The court ruled in favor of the petitioner, a real estate developer, in a case challenging various notices issued under the Income Tax Act. The court found that the re-assessment proceedings, initiated under Section 148 for alleged income escapement, lacked tangible material and were impermissible as they were solely based on a change of opinion. Citing precedents and emphasizing the disclosure of primary facts during the original assessment, the court quashed all impugned notices and sanctions, granting relief to the petitioner.
Issues: Challenge to notice under Section 148 of Income Tax Act, 1961 Validity of notice under Section 143(2) of the Income Tax Act Legality of notice under Section 142(1) of the Income Tax Act Rejection of objections to re-assessment proceedings Sanction granted under Section 151 of the Income Tax Act
Analysis:
The petitioner, a real estate developer, challenged various notices issued under the Income Tax Act, including one under Section 148 for escaping assessment. The petitioner had initially offered income based on the project completion method up to AY 2011-12. Following a survey in 2012, a revised return was filed for AY 2012-13. During scrutiny, details of transactions were sought, and the petitioner explained the discrepancies, leading to no additions to income. However, a notice under Section 148 was issued in 2019, alleging income escapement due to unreported turnover.

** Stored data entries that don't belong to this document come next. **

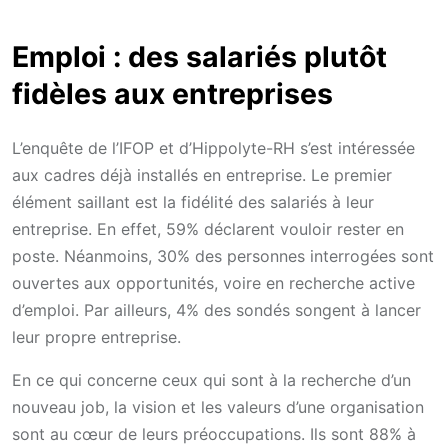
Emploi : des salariés plutôt
fidèles aux entreprises
L’enquête de l’IFOP et d’Hippolyte-RH s’est intéressée
aux cadres déjà installés en entreprise. Le premier
élément saillant est la fidélité des salariés à leur
entreprise. En effet, 59% déclarent vouloir rester en
poste. Néanmoins, 30% des personnes interrogées sont
ouvertes aux opportunités, voire en recherche active
d’emploi. Par ailleurs, 4% des sondés songent à lancer
leur propre entreprise.
En ce qui concerne ceux qui sont à la recherche d’un
nouveau job, la vision et les valeurs d’une organisation
sont au cœur de leurs préoccupations. Ils sont 88% à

The petitioner contended that the re-opening of assessment was a mere change of opinion, citing the precedent in CIT Vs. Kelvinator of India Ltd. The respondent argued that the original assessment was flawed and justified the re-assessment. The court found that the Assessing Officer had applied his mind during the original assessment, and the re-opening lacked tangible material for income escapement.
The court referenced the Ananta Landmark case, emphasizing that when primary facts are fully disclosed, a change of opinion is not grounds for reassessment. The court noted that the Assessing Officer was aware of the transaction details during the original assessment and concluded that the re-assessment was impermissible as it was solely based on a change of opinion.
In light of the above analysis, the court quashed and set aside all impugned notices and sanctions, ruling in favor of the petitioner. The court held that the re-opening of assessment lacked legal basis and was not permissible under the law, thereby granting relief to the petitioner.